This study is derived from a data warehousing and data mining project, including all consecutive patients admitted to our ICU. Our local ethics committee (Comité d’Ethique du CHRU de Brest) approved the data collection study and waived written informed consent according to French legislation. Information was provided to all patients and relatives at ICU admission (ReaSTOC study, ClinicalTrials.gov identifier: NCT02893462).
Patients and measurement set-up
Retrospective evaluation phase
During this evaluation phase of the algorithm, PPG-RR calculations were retrospectively performed on PPG waveforms extracted from the ReaSTOC physiological signals’ data warehouse and compared with RR reference values extracted from metadata files. All recordings from the ReaSTOC database were prospectively performed by the same research assistant, using a standardized protocol.
Prospective evaluation phase
Considering experience from the retrospective evaluation phase, the algorithm was refined and implemented in a biomedical device CE-marked (FreeO2, Oxynov, Québec, QC, Canada) that enables continuous parameters recordings. PPG-RR estimation with the FreeO2 system was performed using the standard SpO2 sensor of the device. For the sake of standardization, we only included spontaneously breathing patients and excluded those with unavailable PPG curves (e.g. patients with severe with hemodynamic instability and vasoconstriction).
Measurements
General data recording
During all phases, measurements were taken with the patients lying in the supine position, with a 30° angulation of the bed head.
Clinical metadata (physiological parameters, clinical status, underlying pathology, medications, etc.) were recorded by the research assistants using our standard monitoring devices and the computerized medical file (ICCA® Philips Healthcare, Amsterdam, the Netherlands).
In all phases, reference RR was measured continuously using both electrical thoracic impedance (ECG-RR) and chronometric evaluation (Manual-RR) over a 30-s period, under spontaneous ventilation or ventilatory rate (Ventilator-RR) for patients under ventilatory assistance. We considered as a reference the mean RR value over three consecutive measurements, taken each 15 min, during a mean 60-min duration, by a dedicated research assistant.
Features extraction
Retrospective evaluation phase
During the retrospective phase, we used a dedicated network that enable direct recording of raw physiological waveforms (ECG at 500 Hz, PPG at 125 Hz and pressure at 62.5 Hz) and a specific data extraction software (SYNAPSE system version 1, LTSI—INSERM U1099, Rennes, France).
After a resting period of 5–10 min, measurements were taken each 15 min during a mean 60-min recording period, for each patient newly admitted to our ICU. Participants were breathing either spontaneously or under mechanical ventilation.
At least three 2-min PPG periods, free from movement-induced disturbances, were selected from each measurement.

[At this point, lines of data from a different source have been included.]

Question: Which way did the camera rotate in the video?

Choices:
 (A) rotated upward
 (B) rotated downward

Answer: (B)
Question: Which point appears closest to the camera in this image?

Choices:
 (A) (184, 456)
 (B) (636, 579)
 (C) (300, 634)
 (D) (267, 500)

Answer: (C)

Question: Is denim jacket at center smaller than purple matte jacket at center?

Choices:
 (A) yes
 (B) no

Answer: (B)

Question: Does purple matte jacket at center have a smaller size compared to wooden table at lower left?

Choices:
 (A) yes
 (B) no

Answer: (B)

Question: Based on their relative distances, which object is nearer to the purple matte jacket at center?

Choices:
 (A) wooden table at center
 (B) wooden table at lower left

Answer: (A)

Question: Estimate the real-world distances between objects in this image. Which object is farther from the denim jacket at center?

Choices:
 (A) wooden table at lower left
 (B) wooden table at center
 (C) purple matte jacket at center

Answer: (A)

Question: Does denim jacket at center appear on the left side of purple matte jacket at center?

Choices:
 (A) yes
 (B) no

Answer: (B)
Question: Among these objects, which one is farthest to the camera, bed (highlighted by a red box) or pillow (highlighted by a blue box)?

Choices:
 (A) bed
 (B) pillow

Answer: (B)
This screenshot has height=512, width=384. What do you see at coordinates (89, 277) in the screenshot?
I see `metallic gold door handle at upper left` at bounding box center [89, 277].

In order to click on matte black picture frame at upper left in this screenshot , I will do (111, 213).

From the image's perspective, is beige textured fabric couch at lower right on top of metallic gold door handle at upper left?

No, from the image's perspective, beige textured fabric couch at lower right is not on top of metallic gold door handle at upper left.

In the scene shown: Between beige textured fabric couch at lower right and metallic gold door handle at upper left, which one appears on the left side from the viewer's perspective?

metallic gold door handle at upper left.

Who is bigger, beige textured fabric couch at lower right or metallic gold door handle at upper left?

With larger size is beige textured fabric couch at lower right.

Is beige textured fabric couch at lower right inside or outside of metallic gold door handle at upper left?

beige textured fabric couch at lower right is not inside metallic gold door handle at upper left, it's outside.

The PPG signal includes respiratory synchronous components, seen as frequency modulation of the heart rate (respiratory sinus arrhythmia), amplitude modulation of the cardiac pulse and respiration-induced intensity variation in the PPG baseline. PPG-RR value is extracted via the analysis of respiration-induced frequency components embedded in standard PPG waveform. Advanced statistical signal processing techniques were used to enhance these components and thus reduce the effect of unavoidable disturbance such as artefacts or transient and spontaneous phenomena. A mean PPG-RR value was provided and compared to the mean reference value over the 60-min period.
Prospective evaluation phase
During the prospective evaluation phase, PPG-RR calculations were performed using PPG signals extracted from the Nonin PureSAT® internal OEM III (Plymouth, MN, USA) of the FreeO2 system (Oxynov Inc., Québec, QC, Canada), using a standard reusable Nonin PureLight® finger clip sensor, positioned on the index, middle or ring finger. The algorithm that was used was derived from the previous analysis phase.
PPG-RR calculations were performed at the patients’ bedside during a 45-min period of PPG signal stability, using the dedicated device. Continuous calculations were performed each respiratory cycle, within a 10-min moving average window. PPG-RR was considered as the mean value during the overall 60-min period. Manual-RR count was performed concomitantly to the PPG signals recording.
Statistical analysis
Chronometric measurements of the respiratory rate (Manual-RR), electrical thoracic impedance (ECG-RR) and ventilatory respiratory rate values (Ventilator-RR) were regarded as the reference methods for respiration rate assessment and plethysmographic calculations (PPG-RR) as the method of comparison. Linear correlation between the different methods was performed using Pearson’s correlation coefficient analysis; Intraclass correlation coefficient (ICC) for average measurements is presented as a single-number summary that was used to assess reliability of different measurements averaged together [26].
The agreement between quantitative measure of the reference and the estimated RR values (PPG-RR) was then graphically appreciated according to Bland and Altman [27].
Statistical significance for a bilateral test was set a priori at p < 0.01 for all relevant analyses. Analyses were performed using MedCalc Statistical Software version 18.6 (MedCalc Software bvba, Ostend, Belgium).